Her name was Jody Anderson and she was the love of my life. The one you know that—even if things were to go sour—she’d always be the one you’d think of as “the one great love.” The kind you’d write songs about if—unlike me—you had rhythm or any sense at all of musical style.
She had shoulder-length hair that was somewhere between auburn and brown, tending to the red in the sunshine. She was petite of build but a perfectly shaped figure for all that. And she had this great little mole just above the left corner of her mouth.
She might not have thought of that summer as a great time, because she spent most of it in the hospital, or in rehab.

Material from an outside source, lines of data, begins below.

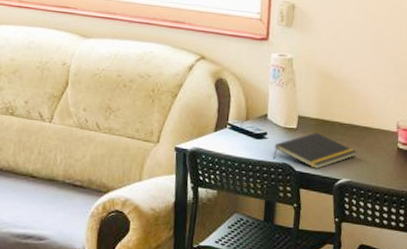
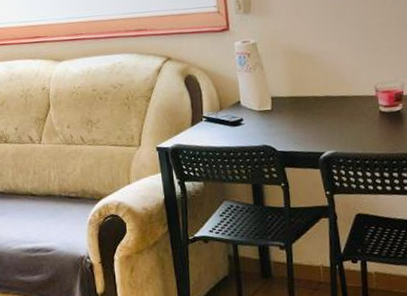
notepad: present [273,132,357,170] -> none [252,110,338,147]

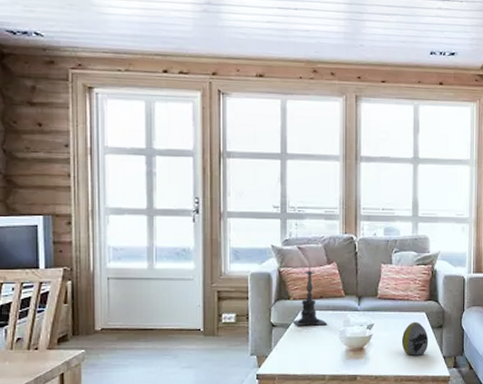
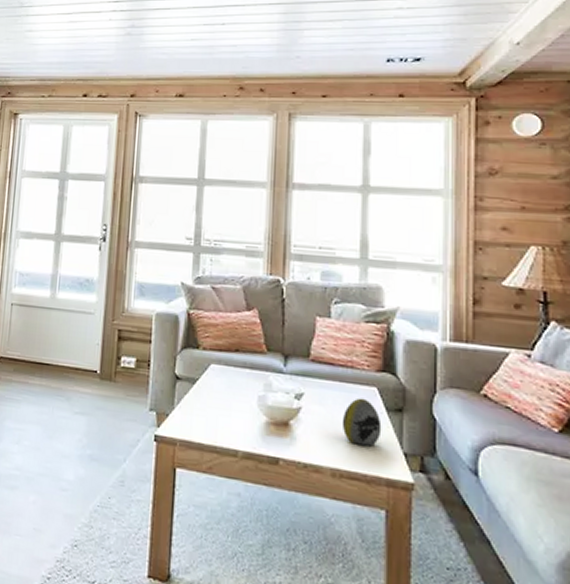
candle holder: present [292,264,327,326] -> none [200,308,243,385]

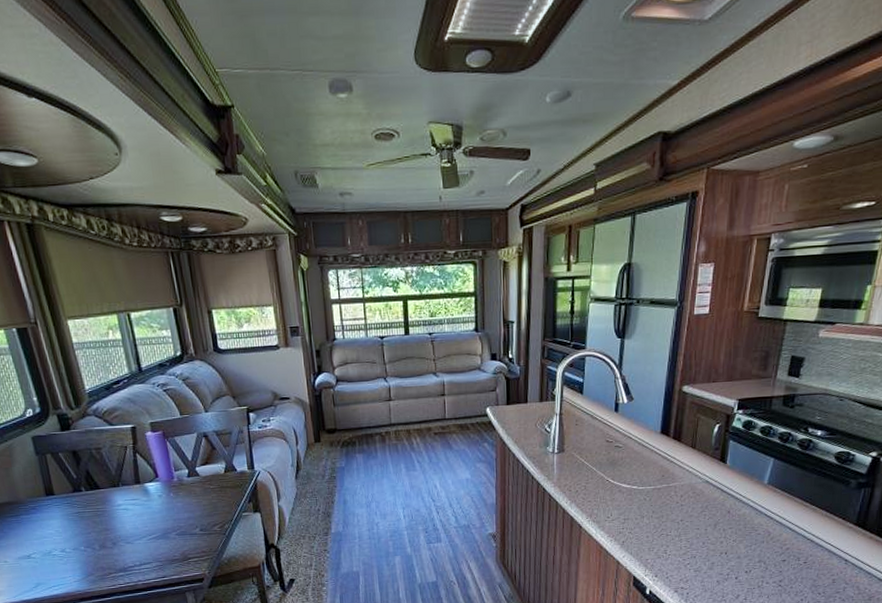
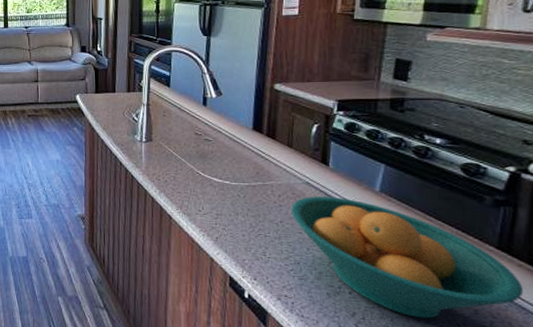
fruit bowl: none [691,492,871,592] -> present [291,196,524,319]

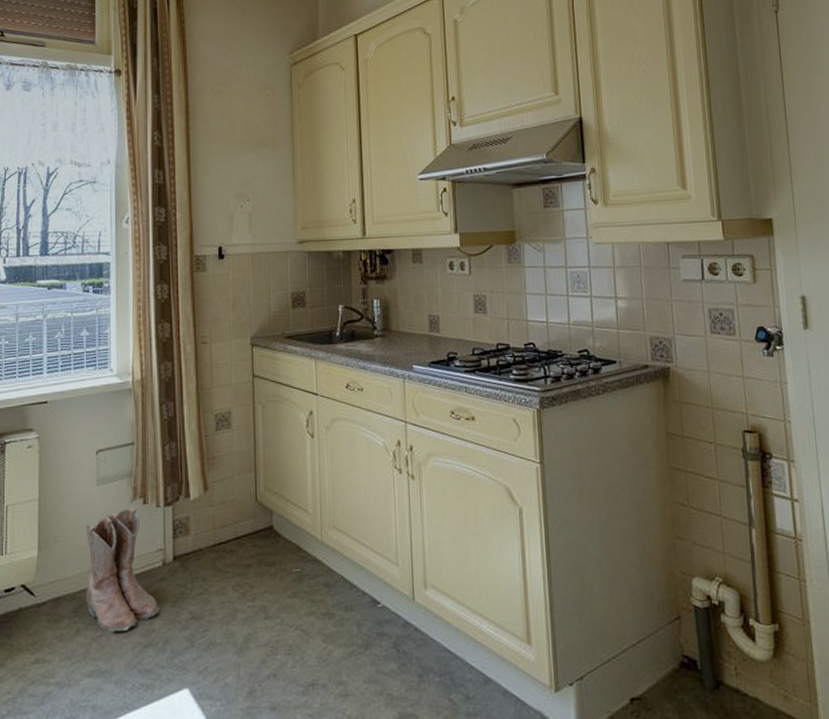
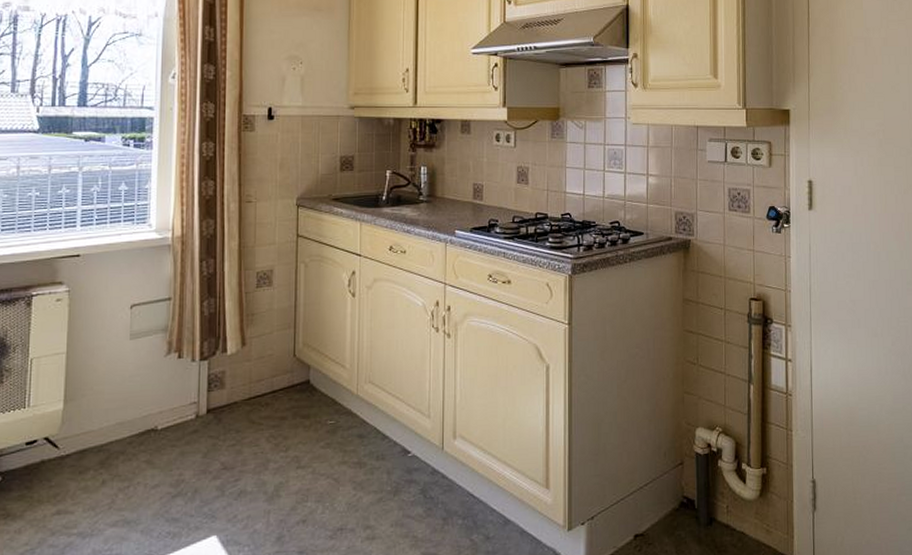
boots: present [85,508,159,633] -> none [113,362,190,484]

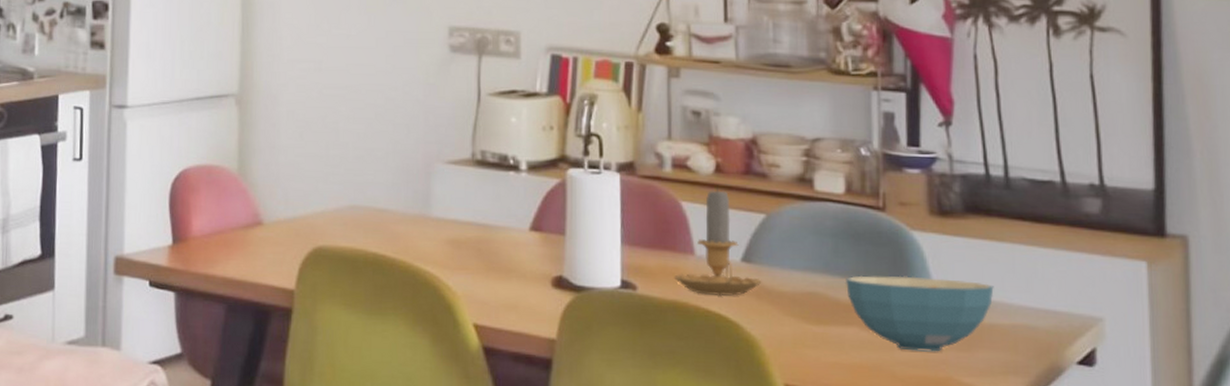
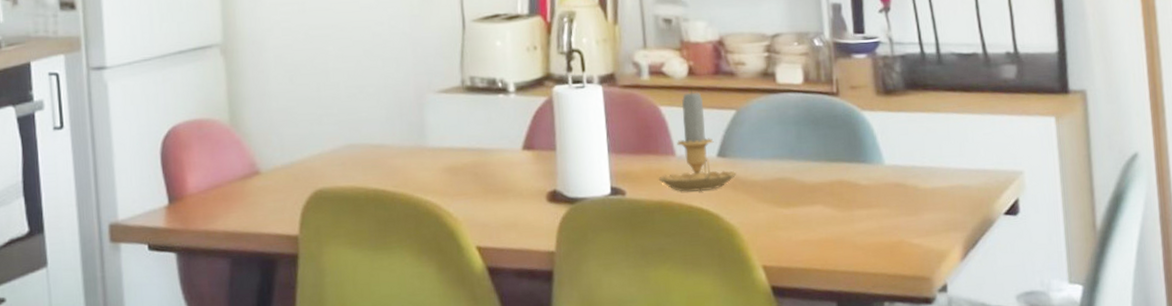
cereal bowl: present [845,275,994,352] -> none [808,151,934,222]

She had shattered her right leg—above and below the knee—and there was talk on more than one occasion that it might have to be amputated. I think she kept it strictly out of will-power.
She had broken the leg while on the job with me for the Home Agency. She had also been shot, but that—by comparison—was easily dealt with. I mean, by itself, it would have kept her in the hospital for a couple weeks at a minimum. But then she would have been out and rehab would have probably consisted mainly of walking and getting her lungs back in shape. The leg, though, was a process of multiple surgeries and rehab that lasted well past Christmas.
So I say that the government overpaid me, but I doubt that Jody would say the same thing about the remuneration she received. They took care of her medical bills, of course, but no amount of money would be worth that kind of pain and suffering.